Aqui estou, sentado em uma cadeira na sala de espera do hospital em que Manu está tentando criar coragem para ir falar com Nathani. Mas antes eu teria que procurá-la, já que ela não estava por perto.

– Cadê esse Harry que não volta? Inferno! — Ouvi ela dizer enquanto passava correndo na minha frente. — Ai caralho! — Gritou e eu fui correndo atrás dela.

– O que foi isso Nathani? — Olhei para ela caída no chão com cara de dor.

– Eu cai, tô desesperada! Quero entrar no quarto da Manu e ser um mosquito para ouvir a conversa dela com Harry. Shit! Meu joelho tá doendo muito! — Ela disse e eu me sentei ao lado dela.

– Estica essa perna, deixa eu ver seu joelho. — Ordenei enquanto ela fazia cara de dor esticando o joelho. — Ora ora ora, parece que tem mais alguém aqui que precisa de cuidados médicos. Seu joelho tá destruído Nathi! — Eu disse e gargalhei.

– Então me leva pro primeiros socorros né ridículo! E para de rir também queridinho. — Ela disse grossa e eu continuava a gargalhar. Peguei-a no colo e a levei à uma sala que uma enfermeira que eu tinha conversado me indicou. — Moça, que não quer dar ponto não. Pelo amor de Deus! Socorro! Ai merda! — Ela disse desesperada e a enfermeira pediu silêncio.

– Ei se acalma, estou aqui. — Me ajeitei ao lado dele e segurei forte sua mão. — Presta atenção, se doer você aperta minha mão ou me esmurra. Pode descontar sua dor em mim, eu mereço mesmo! — Eu disse e ela já começou a me esmurrar. — Ei, era só quando a mulher começasse a dar os pontos.

– Isso é por toda a raiva que você me fez passar. — Ela disse entre-dentes enquanto esmurrava meu peitoral. Maldita hora em que eu tive essa ideia. Quando a mulher começou com os pontos, ela me esmurrava forte e eu tinha que manter um sorriso no rosto. A enfermeira estava se segurando para não rir do jeito com que nós éramos extremamente idiotas.

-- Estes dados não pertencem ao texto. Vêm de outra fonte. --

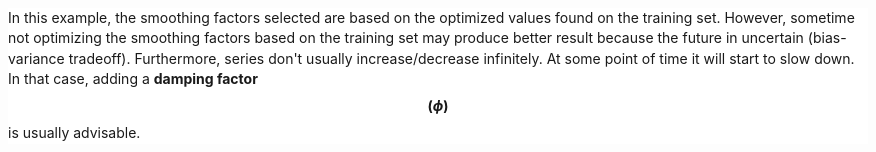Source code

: 
In this example, the smoothing factors selected are based on the optimized values found on the training set. However, sometime not optimizing the smoothing factors based on the training set may produce better result because the future in uncertain (bias-variance tradeoff). Furthermore, series don't usually increase/decrease infinitely. At some point of time it will start to slow down. In that case, adding a <b>damping factor $$(\phi)$$</b> is usually advisable.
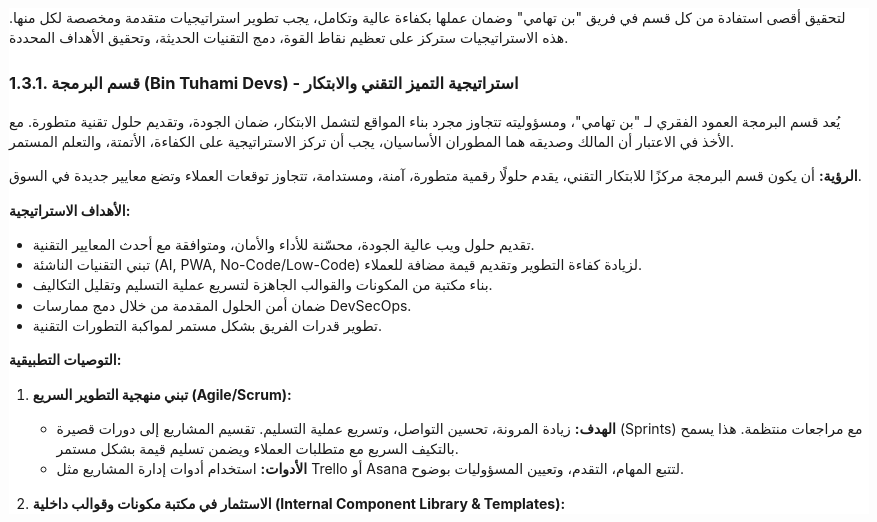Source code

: لتحقيق أقصى استفادة من كل قسم في فريق "بن تهامي" وضمان عملها بكفاءة عالية وتكامل، يجب تطوير استراتيجيات متقدمة ومخصصة لكل منها. هذه الاستراتيجيات ستركز على تعظيم نقاط القوة، دمج التقنيات الحديثة، وتحقيق الأهداف المحددة.

### 1.3.1. قسم البرمجة (Bin Tuhami Devs) - استراتيجية التميز التقني والابتكار

يُعد قسم البرمجة العمود الفقري لـ "بن تهامي"، ومسؤوليته تتجاوز مجرد بناء المواقع لتشمل الابتكار، ضمان الجودة، وتقديم حلول تقنية متطورة. مع الأخذ في الاعتبار أن المالك وصديقه هما المطوران الأساسيان، يجب أن تركز الاستراتيجية على الكفاءة، الأتمتة، والتعلم المستمر.

**الرؤية:** أن يكون قسم البرمجة مركزًا للابتكار التقني، يقدم حلولًا رقمية متطورة، آمنة، ومستدامة، تتجاوز توقعات العملاء وتضع معايير جديدة في السوق.

**الأهداف الاستراتيجية:**
*   تقديم حلول ويب عالية الجودة، محسّنة للأداء والأمان، ومتوافقة مع أحدث المعايير التقنية.
*   تبني التقنيات الناشئة (AI, PWA, No-Code/Low-Code) لزيادة كفاءة التطوير وتقديم قيمة مضافة للعملاء.
*   بناء مكتبة من المكونات والقوالب الجاهزة لتسريع عملية التسليم وتقليل التكاليف.
*   ضمان أمن الحلول المقدمة من خلال دمج ممارسات DevSecOps.
*   تطوير قدرات الفريق بشكل مستمر لمواكبة التطورات التقنية.

**التوصيات التطبيقية:**

1.  **تبني منهجية التطوير السريع (Agile/Scrum):**
    *   **الهدف:** زيادة المرونة، تحسين التواصل، وتسريع عملية التسليم. تقسيم المشاريع إلى دورات قصيرة (Sprints) مع مراجعات منتظمة. هذا يسمح بالتكيف السريع مع متطلبات العملاء ويضمن تسليم قيمة بشكل مستمر.
    *   **الأدوات:** استخدام أدوات إدارة المشاريع مثل Trello أو Asana لتتبع المهام، التقدم، وتعيين المسؤوليات بوضوح.

2.  **الاستثمار في مكتبة مكونات وقوالب داخلية (Internal Component Library & Templates):**
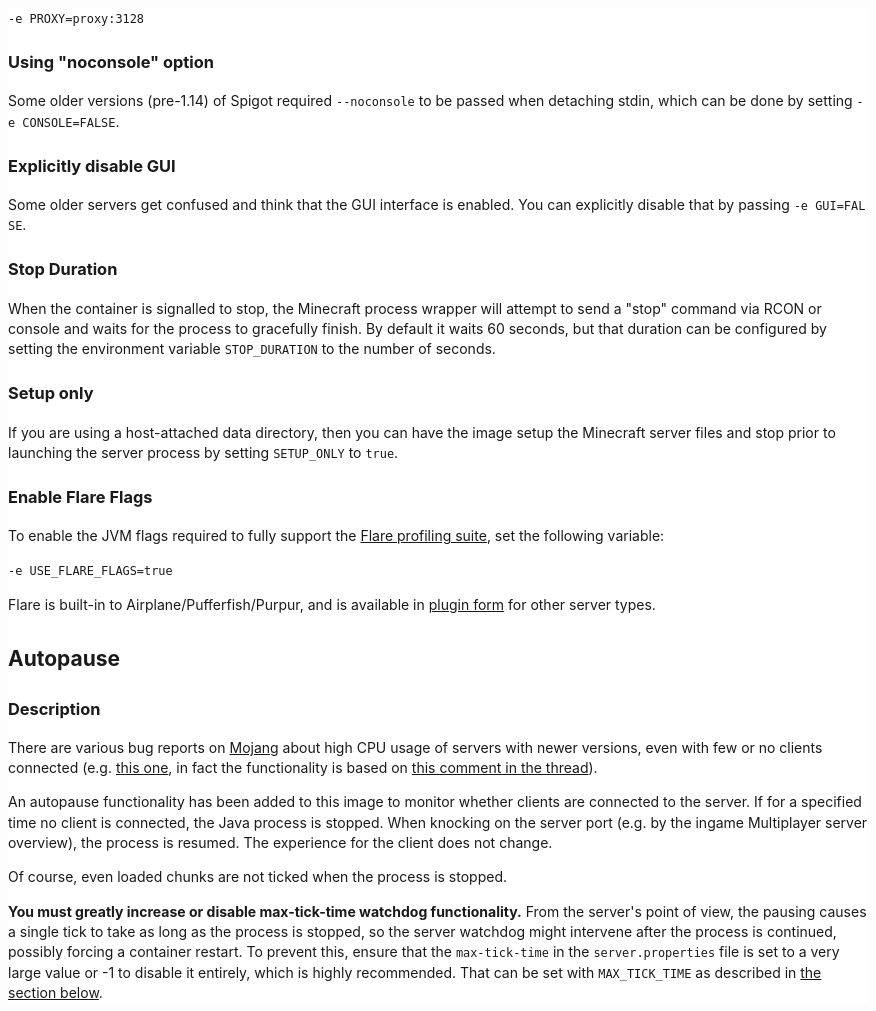     -e PROXY=proxy:3128

### Using "noconsole" option

Some older versions (pre-1.14) of Spigot required `--noconsole` to be passed when detaching stdin, which can be done by setting `-e CONSOLE=FALSE`.

### Explicitly disable GUI

Some older servers get confused and think that the GUI interface is enabled. You can explicitly
disable that by passing `-e GUI=FALSE`.

### Stop Duration

When the container is signalled to stop, the Minecraft process wrapper will attempt to send a "stop" command via RCON or console and waits for the process to gracefully finish. By default it waits 60 seconds, but that duration can be configured by setting the environment variable `STOP_DURATION` to the number of seconds.

### Setup only

If you are using a host-attached data directory, then you can have the image setup the Minecraft server files and stop prior to launching the server process by setting `SETUP_ONLY` to `true`. 
    
### Enable Flare Flags
    
To enable the JVM flags required to fully support the [Flare profiling suite](https://blog.airplane.gg/flare), set the following variable:
    
    -e USE_FLARE_FLAGS=true
    
Flare is built-in to Airplane/Pufferfish/Purpur, and is available in [plugin form](https://github.com/TECHNOVE/FlarePlugin) for other server types.

## Autopause

### Description

There are various bug reports on [Mojang](https://bugs.mojang.com) about high CPU usage of servers with newer versions, even with few or no clients connected (e.g. [this one](https://bugs.mojang.com/browse/MC-149018), in fact the functionality is based on [this comment in the thread](https://bugs.mojang.com/browse/MC-149018?focusedCommentId=593606&page=com.atlassian.jira.plugin.system.issuetabpanels%3Acomment-tabpanel#comment-593606)).

An autopause functionality has been added to this image to monitor whether clients are connected to the server. If for a specified time no client is connected, the Java process is stopped. When knocking on the server port (e.g. by the ingame Multiplayer server overview), the process is resumed. The experience for the client does not change.

Of course, even loaded chunks are not ticked when the process is stopped.

**You must greatly increase or disable max-tick-time watchdog functionality.** From the server's point of view, the pausing causes a single tick to take as long as the process is stopped, so the server watchdog might intervene after the process is continued, possibly forcing a container restart. To prevent this, ensure that the `max-tick-time` in the `server.properties` file is set to a very large value or -1 to disable it entirely, which is highly recommended. That can be set with `MAX_TICK_TIME` as described in [the section below](#max-tick-time).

– Prontinho! — A enfermeira anunciou e Nathi continuou me batendo.

– Ei, chega! — Eu disse fazendo cara de piedade!

– Ah deixa vai, estou me divertindo. — Ela disse alternando entre tapas e murros. Sem perder tempo, peguei-a no colo, assim como o noivo faz com a noiva quando entram em casa e saí correndo porta a fora. Gritei um obrigado para a enfermeira enquanto saía e todos do hospital nos olharam fazendo um: Shhh!

– Me põe no chão seu ogro! — Ela disse e começou a espernear.

– Fala com carinho. — Parei de andar e a levantei ainda mais. — Diga: Zayn, seu lindo, maravilhoso, gostoso você pode por favor me colocar no chão? — Olhei-a e ela estava revirando os olhos.

– Eu não vou falar isso! — Comecei a rodá-la esquecendo-me que estavámos em pleno hospital, ah foda-se. — Zayn, seu lindo, maravilhoso, gostoso você pode por favor me colocar no chão? — Ela sussurou e eu resolvi provocá-la.

– Mais alto Nathani eu não ouvi. — Ela revirou os olhos novamente.

– Zayn, seu lindo, maravilhoso, gostoso você pode por favor me colocar no chão? — Nathani disse com a voz um pouco mais alto do que devia e as pessoas repetiram o tão irritante: Shhh! Coloquei-a no chão enquanto dava gargalhadas da cara feia com que ela me olhava.

– Eu te odeio seu idiota! — Ela disse me fazendo rir mais ainda. — Tá rindo de quê? Tenho cara de palhaça?

– Se você tiver cara de palhaça eu estou completamente atraído por uma palhaça. — Eu disse e ela soltou um risinho. Sem aguentar resistir, puxei-a pelo braço até uma sala solitária e grudei meu corpo no dela assim que estavámos sozinhos.

– Zayn... — Ela resmungou e eu ignorei grudando nossos lábios com saudade. Minhas mãos apertavam a cintura dela contra meu corpo enquanto ela puxava meu cabelo da nuca. Pedi rapidamente passagem para a língua e ela concedeu. Nossas línguas brincavam com saudade e exploravam cada centímetro da boca um do outro. Nada mais parecia existir, só eu e ela. Já sem fôlego, ela encerrou o beijo. — Eu senti falta disso. — Ela disse e eu concordei com a cabeça como um " eu também."